**Aufgabe 1:**
Beantworte anhand des Interviews über Kultur in Luxemburg:
(a) Wie viele Nationen leben laut dem Minister in Luxemburg zusammen?
(b) Wie heißt das moderne Kulturzentrum im Osten?
(c) Was wird als Beispiel dafür genannt, dass im Süden viel getan wurde?
**Aufgabe 2:** Zähle alle Kultureinrichtungen auf, die im Interview über Kultur in Luxemburg mit ihrem Namen genannt werden.
**Aufgabe 3:** Schreibe das Interview über Kultur in Luxemburg im Anschluss an die letzte Antwort des Ministers weiter.

**Lesetext:**
OPUS: Herr Minister, welche Bedeutung haben für Sie Kunst und Kulturbetrieb im gesamtgesellschaftlichen Leben Luxemburgs?
Minister Eric Thill: Kultur ist ein bedeutendes Thema hier in Luxemburg, ebenso wie sie in der ganzen Großregion hohe Wertschätzung genießt. Wir haben hier in einem kleinen Land mit einer ganz internationalen, multikulturellen Gesellschaft eine vielfältige Kulturszene, bei der wir ermöglichen, Kultur direkt zu den Menschen zu bringen. Kultur stellt sich für mich einerseits im Alltag dar, in der Tradition und der Sprache, andererseits aber auch in der Diversität und dem multikulturellen breitgefächerten Angebot, das wir haben. Hier leben schließlich 180 Nationen zusammen. Wir sind sehr stolz auf unsere kulturelle Infrastruktur. Ich nenne als Beispiel nur das Nationalmuseum, das Mudam oder die Philharmonie. Zudem haben wir in den letzten Jahren bessere Arbeitsmöglichkeiten für Künstler geschaffen.
Auch außerhalb der Hauptstadt haben Sie in den kleinen Gemeinden ein dichtes Netz von Kultureinrichtungen geschaffen.
Da gibt es für mich in den nächsten Jahren zwar noch Nachholbedarf, aber das Bestehende ist wirklich schon sehr gut. Im Süden wurde mit Esch 2022 sehr viel getan. Mit dem Trifolion haben wir im Osten ein sehr modernes Kulturzentrum, ein weiteres im Norden. In den letzten Jahren ist da viel geschehen. Für mich ist die Kultur elementar. Gerade auch in diesen geopolitisch sehr unsicheren Zeiten, in denen die Kultur verbindet, in denen sie Austausch und Diversität fördert. Für mich als junger Minister war das immer ihre große Stärke. Wir sind sehr froh, dass wir eine junge, dynamische Kulturszene haben, in der viele junge Künstlerinnen und Künstler nachkommen, die von ihrem Auslandsstudium zurückkommen und wo wir sehen, dass wir eine lebendige Kunstszene auf hohem Niveau hier im Land haben.

**Vorliegendes Material:**
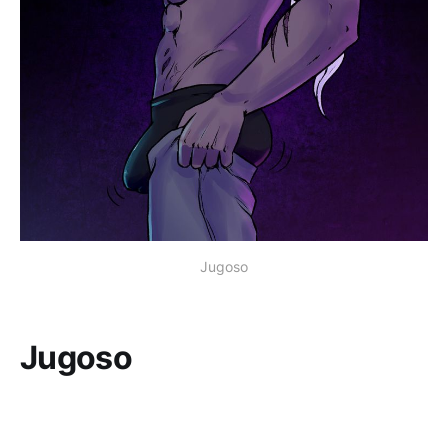
Jugoso
Jugoso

**Lösung 1:**
(a) 180 Nationen
(b) Trifolion
(c) Esch 2022

**Lösung 2:** Nationalmuseum, Mudam, Philharmonie, Trifolion

**Lösung 3:**
Welche Rolle spielt für Sie die freie Szene?
Ich bin der Meinung, dass die freie Szene sehr, sehr wichtig ist und wir als Ministerium auch die Verantwortung haben, sie zu unterstützen. Auch in Luxemburg ist es nicht einfach, von der Kunst zu leben. Daher haben wir verschiedene Förderprogramme, bei denen wir bestimmte Projekte auswählen, und Stipendien, mit denen wir gerade junge Leute unterstützen.
Ist im Rahmen der kulturellen Bildung nicht auch die Einbindung von Künstlern der freien Szene in die Unterrichtsplanung möglich, zum Beispiel als Angebot ein Instrument zu lernen?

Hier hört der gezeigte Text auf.